### [Problem details]
Reproduce the line that holds "left ear: (689, 477)" together with all the lines after it up to the end of the entries.
Records to use below:
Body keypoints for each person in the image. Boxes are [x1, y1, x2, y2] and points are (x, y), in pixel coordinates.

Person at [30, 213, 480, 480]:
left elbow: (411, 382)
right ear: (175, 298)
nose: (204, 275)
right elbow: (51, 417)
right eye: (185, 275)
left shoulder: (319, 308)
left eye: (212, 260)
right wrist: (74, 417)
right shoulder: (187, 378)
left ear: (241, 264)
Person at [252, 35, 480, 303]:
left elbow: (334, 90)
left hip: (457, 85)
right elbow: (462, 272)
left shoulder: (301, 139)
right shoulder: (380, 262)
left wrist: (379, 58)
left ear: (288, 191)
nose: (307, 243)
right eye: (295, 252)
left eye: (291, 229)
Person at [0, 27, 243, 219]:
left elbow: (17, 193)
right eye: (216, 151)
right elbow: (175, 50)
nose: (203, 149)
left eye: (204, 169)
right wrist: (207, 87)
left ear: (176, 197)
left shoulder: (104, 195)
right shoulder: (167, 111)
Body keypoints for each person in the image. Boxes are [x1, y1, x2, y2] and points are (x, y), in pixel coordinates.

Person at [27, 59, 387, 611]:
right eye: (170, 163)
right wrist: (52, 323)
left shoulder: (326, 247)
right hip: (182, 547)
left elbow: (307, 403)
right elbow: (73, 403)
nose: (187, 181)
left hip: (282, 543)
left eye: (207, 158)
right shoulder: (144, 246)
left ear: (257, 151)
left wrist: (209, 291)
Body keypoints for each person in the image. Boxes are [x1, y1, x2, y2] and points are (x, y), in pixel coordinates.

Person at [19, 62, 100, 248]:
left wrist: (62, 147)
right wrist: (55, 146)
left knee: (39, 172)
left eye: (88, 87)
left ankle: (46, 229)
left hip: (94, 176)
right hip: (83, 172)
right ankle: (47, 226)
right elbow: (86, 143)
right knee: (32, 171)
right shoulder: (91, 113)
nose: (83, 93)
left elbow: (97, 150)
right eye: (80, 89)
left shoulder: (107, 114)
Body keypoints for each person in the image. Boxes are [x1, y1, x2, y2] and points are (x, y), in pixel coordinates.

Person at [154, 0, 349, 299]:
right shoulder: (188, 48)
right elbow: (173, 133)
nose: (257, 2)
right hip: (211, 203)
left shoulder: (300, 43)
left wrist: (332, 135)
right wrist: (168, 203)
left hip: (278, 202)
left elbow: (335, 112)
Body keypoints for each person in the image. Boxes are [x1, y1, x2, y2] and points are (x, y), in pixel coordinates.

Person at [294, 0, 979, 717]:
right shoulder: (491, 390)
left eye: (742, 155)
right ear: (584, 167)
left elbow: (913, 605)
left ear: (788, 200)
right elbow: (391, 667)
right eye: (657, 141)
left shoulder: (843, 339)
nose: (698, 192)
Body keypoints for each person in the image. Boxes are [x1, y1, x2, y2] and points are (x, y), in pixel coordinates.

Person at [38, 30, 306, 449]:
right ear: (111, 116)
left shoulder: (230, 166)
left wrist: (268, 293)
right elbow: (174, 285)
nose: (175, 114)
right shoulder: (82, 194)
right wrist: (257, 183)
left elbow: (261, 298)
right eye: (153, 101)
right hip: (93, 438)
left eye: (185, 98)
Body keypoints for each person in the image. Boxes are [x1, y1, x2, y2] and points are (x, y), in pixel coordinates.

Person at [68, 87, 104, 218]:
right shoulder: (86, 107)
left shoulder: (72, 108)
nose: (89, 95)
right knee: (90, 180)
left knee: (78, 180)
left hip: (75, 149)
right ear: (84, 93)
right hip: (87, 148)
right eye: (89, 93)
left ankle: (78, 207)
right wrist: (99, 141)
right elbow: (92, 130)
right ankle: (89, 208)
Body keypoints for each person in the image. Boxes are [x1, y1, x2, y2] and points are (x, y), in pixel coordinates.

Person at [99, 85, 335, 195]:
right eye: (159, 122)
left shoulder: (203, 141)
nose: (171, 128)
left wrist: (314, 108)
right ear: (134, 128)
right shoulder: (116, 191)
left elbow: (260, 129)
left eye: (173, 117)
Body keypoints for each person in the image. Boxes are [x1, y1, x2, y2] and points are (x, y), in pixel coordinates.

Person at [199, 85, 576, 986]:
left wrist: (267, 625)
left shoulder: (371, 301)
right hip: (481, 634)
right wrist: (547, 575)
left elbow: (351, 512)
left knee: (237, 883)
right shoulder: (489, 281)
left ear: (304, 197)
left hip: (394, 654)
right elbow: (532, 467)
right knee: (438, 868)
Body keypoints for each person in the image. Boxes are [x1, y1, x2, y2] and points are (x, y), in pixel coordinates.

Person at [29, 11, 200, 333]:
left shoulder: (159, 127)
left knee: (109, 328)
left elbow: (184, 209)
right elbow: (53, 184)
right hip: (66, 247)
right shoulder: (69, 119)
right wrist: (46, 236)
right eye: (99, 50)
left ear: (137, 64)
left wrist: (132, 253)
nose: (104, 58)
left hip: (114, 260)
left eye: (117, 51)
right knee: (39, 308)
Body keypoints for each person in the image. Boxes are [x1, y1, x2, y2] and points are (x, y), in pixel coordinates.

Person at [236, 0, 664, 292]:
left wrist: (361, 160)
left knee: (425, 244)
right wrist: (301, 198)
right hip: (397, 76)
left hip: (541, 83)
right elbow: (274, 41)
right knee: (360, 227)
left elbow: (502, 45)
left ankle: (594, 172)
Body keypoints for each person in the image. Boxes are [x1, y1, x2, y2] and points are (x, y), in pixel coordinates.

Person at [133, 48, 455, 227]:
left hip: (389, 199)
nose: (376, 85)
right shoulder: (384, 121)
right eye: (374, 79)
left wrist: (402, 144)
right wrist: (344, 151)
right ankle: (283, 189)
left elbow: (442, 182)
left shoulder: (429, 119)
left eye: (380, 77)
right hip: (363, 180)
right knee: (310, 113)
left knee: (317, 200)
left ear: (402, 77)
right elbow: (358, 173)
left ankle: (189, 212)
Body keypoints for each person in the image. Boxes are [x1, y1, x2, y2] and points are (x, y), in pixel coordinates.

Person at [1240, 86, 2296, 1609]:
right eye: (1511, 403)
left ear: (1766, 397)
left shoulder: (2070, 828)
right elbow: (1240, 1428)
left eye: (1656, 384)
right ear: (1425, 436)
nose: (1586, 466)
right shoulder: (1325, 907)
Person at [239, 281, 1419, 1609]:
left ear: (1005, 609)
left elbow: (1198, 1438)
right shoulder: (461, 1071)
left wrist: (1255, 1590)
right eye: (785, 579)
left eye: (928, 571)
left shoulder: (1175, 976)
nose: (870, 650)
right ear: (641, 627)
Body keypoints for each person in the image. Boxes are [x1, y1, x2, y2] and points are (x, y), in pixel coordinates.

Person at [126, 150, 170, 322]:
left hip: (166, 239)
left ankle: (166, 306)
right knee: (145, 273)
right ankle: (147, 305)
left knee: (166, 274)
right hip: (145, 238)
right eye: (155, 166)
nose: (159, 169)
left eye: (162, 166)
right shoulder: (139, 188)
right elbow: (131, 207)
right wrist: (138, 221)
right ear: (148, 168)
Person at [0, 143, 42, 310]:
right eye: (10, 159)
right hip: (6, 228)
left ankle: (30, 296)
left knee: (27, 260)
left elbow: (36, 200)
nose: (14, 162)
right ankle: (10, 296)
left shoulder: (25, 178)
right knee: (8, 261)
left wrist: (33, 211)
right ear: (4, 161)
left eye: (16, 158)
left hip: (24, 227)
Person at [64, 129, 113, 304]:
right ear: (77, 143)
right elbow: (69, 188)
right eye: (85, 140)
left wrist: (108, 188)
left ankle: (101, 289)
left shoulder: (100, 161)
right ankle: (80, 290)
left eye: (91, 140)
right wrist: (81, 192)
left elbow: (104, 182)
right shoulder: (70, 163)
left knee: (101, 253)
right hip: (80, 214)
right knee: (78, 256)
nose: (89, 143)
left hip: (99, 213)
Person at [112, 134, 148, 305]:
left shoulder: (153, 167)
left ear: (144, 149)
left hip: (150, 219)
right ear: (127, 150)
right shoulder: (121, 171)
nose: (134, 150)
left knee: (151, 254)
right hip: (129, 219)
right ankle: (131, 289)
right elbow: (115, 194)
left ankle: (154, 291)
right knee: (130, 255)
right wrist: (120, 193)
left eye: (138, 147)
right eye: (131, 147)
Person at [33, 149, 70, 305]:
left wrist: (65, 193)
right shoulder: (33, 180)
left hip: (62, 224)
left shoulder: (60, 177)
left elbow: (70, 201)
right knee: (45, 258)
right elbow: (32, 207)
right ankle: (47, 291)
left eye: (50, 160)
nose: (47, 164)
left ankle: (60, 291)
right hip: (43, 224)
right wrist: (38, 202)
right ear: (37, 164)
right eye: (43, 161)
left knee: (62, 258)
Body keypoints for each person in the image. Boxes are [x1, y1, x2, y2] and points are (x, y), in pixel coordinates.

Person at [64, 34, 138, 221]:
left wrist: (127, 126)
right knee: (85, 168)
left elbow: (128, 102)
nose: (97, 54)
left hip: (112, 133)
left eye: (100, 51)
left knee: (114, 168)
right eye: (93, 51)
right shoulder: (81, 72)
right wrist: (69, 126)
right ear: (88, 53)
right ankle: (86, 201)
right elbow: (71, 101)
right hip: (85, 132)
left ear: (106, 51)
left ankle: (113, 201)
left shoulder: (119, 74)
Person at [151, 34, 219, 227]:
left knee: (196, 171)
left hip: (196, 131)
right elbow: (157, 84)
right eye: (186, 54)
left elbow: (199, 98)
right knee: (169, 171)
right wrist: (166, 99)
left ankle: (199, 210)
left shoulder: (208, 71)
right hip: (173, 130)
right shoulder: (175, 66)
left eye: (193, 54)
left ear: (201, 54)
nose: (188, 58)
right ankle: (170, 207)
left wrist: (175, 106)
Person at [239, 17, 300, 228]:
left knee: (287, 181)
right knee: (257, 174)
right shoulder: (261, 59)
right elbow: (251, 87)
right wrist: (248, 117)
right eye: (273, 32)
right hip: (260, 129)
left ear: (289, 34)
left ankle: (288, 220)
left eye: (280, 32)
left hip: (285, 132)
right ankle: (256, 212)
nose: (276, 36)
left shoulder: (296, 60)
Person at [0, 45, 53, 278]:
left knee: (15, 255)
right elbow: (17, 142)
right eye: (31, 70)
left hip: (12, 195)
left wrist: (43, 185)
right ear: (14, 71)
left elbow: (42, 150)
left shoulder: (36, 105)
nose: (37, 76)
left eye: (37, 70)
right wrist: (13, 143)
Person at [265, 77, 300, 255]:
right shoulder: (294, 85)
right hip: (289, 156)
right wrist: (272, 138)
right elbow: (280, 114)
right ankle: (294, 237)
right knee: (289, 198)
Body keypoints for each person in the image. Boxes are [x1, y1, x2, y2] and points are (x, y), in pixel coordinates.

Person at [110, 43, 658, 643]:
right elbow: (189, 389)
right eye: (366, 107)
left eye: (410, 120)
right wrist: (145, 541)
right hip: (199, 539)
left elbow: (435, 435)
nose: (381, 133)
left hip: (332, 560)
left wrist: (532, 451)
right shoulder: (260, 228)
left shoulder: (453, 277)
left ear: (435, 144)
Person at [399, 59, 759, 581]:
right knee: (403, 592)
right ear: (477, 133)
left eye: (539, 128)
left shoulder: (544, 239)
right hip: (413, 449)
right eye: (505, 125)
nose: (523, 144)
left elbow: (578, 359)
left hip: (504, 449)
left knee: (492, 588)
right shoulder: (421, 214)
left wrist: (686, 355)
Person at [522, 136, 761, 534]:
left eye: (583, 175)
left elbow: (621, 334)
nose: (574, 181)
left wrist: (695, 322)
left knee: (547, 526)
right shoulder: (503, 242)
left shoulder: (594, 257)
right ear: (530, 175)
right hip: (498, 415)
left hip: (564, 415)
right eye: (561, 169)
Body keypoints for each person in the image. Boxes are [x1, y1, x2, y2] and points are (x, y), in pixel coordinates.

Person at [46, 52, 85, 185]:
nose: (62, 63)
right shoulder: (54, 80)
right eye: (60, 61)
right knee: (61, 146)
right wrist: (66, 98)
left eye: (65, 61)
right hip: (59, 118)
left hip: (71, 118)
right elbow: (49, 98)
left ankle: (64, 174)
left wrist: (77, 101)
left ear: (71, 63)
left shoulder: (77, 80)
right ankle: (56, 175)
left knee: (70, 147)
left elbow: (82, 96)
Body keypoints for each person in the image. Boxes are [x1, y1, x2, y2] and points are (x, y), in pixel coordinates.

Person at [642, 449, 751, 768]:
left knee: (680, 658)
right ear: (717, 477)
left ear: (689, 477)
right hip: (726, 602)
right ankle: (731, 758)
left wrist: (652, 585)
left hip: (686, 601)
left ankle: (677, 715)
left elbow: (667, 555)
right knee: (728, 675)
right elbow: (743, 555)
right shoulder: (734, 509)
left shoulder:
End of Records to use.
### [Answer section]
left ear: (689, 477)
right hip: (726, 602)
right ankle: (731, 758)
left wrist: (652, 585)
left hip: (686, 601)
left ankle: (677, 715)
left elbow: (667, 555)
right knee: (728, 675)
right elbow: (743, 555)
right shoulder: (734, 509)
left shoulder:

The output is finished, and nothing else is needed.